▶ **EXERCISE INSTRUCTIONS**: Omit every picture while repeating the entries exactly.

▶ **DATA SHOWN**:
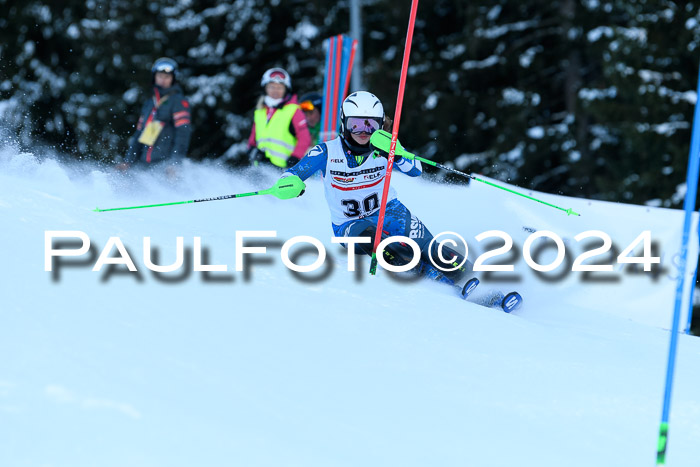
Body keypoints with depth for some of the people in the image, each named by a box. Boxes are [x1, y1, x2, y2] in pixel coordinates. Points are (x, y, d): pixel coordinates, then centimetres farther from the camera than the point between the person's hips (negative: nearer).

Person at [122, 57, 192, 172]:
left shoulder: (179, 101, 1)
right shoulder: (149, 104, 24)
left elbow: (183, 133, -9)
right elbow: (139, 134, 27)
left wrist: (174, 163, -19)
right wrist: (128, 161, 19)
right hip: (145, 165, 7)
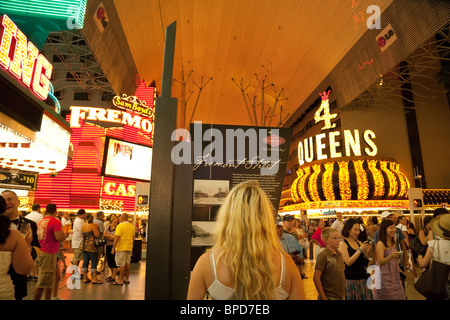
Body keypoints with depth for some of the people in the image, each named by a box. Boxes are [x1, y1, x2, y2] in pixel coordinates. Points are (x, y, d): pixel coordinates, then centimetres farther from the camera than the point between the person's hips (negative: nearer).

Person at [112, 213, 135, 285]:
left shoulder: (120, 226, -12)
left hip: (121, 248, -7)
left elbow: (116, 238, -16)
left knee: (121, 264, -1)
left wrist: (113, 248, -11)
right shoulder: (132, 226, 9)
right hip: (129, 248, 7)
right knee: (127, 263, 14)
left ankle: (120, 280, 5)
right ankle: (127, 279, 22)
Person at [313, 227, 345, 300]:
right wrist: (324, 297, -17)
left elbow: (342, 274, 14)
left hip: (341, 296, 6)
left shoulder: (339, 254, 4)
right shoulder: (323, 255, -17)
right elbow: (316, 278, -19)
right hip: (329, 296, -6)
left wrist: (343, 294, 12)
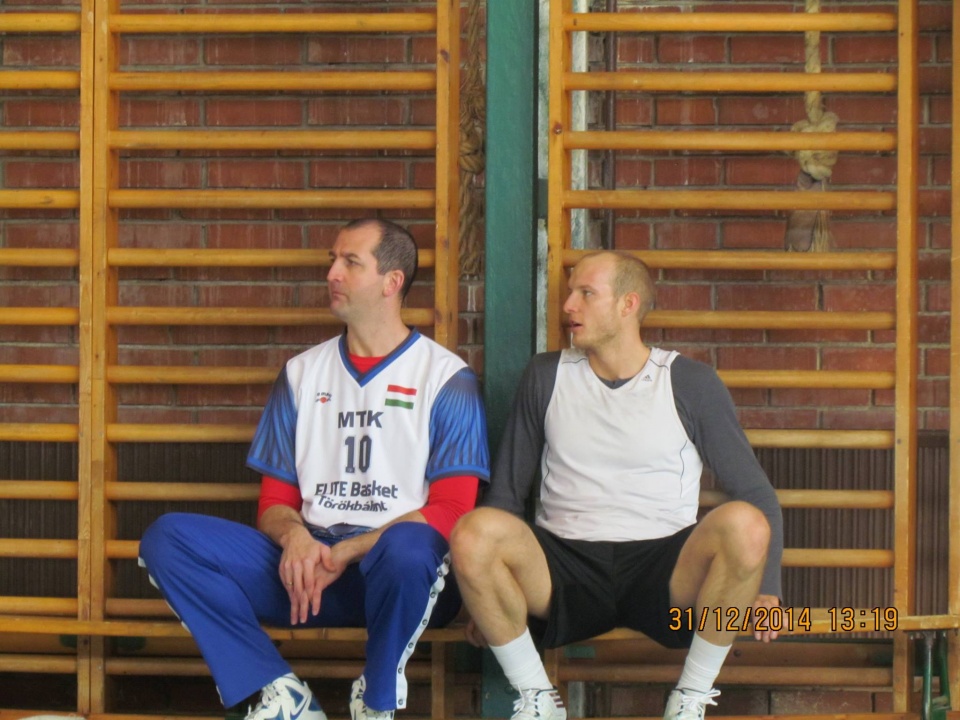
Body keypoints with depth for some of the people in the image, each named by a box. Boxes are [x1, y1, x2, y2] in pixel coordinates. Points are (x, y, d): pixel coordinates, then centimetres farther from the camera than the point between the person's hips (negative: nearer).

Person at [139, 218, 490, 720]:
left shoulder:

▶ **EXPECTED ANSWER**:
Body keypoints with depth for some of the people in the image, each named by a box. Boxes are [x1, y1, x2, y2] in pixel coordinates. Points are (x, y, d): pixel coordinates, then centimetres farther from the camera than the point between the person's hips (negative: nearer).

Person at [122, 57, 192, 172]:
left shoulder: (179, 101, 1)
right shoulder: (149, 104, 24)
left elbow: (183, 133, -9)
right elbow: (139, 134, 27)
left wrist: (174, 163, -19)
right wrist: (128, 161, 19)
right hip: (145, 165, 7)
Body keypoints with depth for some of the people in the image, each named by a box. Boxes are [x1, y1, x2, y2] in pixel coordinates. Points are (x, y, d): pixel coordinates, then centimetres farther from the camera than the point between the person's hips (negative: nearer).

Person at [112, 213, 135, 285]:
left shoulder: (120, 226, -12)
left hip: (121, 248, -7)
left elbow: (116, 238, -16)
left knee: (121, 264, -1)
left wrist: (113, 248, -11)
right shoulder: (132, 226, 9)
right hip: (129, 248, 7)
right knee: (127, 263, 14)
left ankle: (120, 280, 5)
right ankle: (127, 279, 22)
Person at [313, 227, 345, 300]:
right wrist: (324, 297, -17)
left elbow: (342, 274, 14)
left hip: (341, 296, 6)
left shoulder: (339, 254, 4)
right shoulder: (323, 255, -17)
right elbow: (316, 278, -19)
right hip: (329, 296, -6)
left wrist: (343, 294, 12)
Body keypoints with depth for some of the people in the image, each named by a box. Boxes are [x1, y1, x2, y2] in pixel coordinates. Points are (x, y, d): pixel coordinates, then centimetres farther from the camera than the point between the person's hips (negative: nearer).

Person at [139, 218, 490, 720]:
left shoulder:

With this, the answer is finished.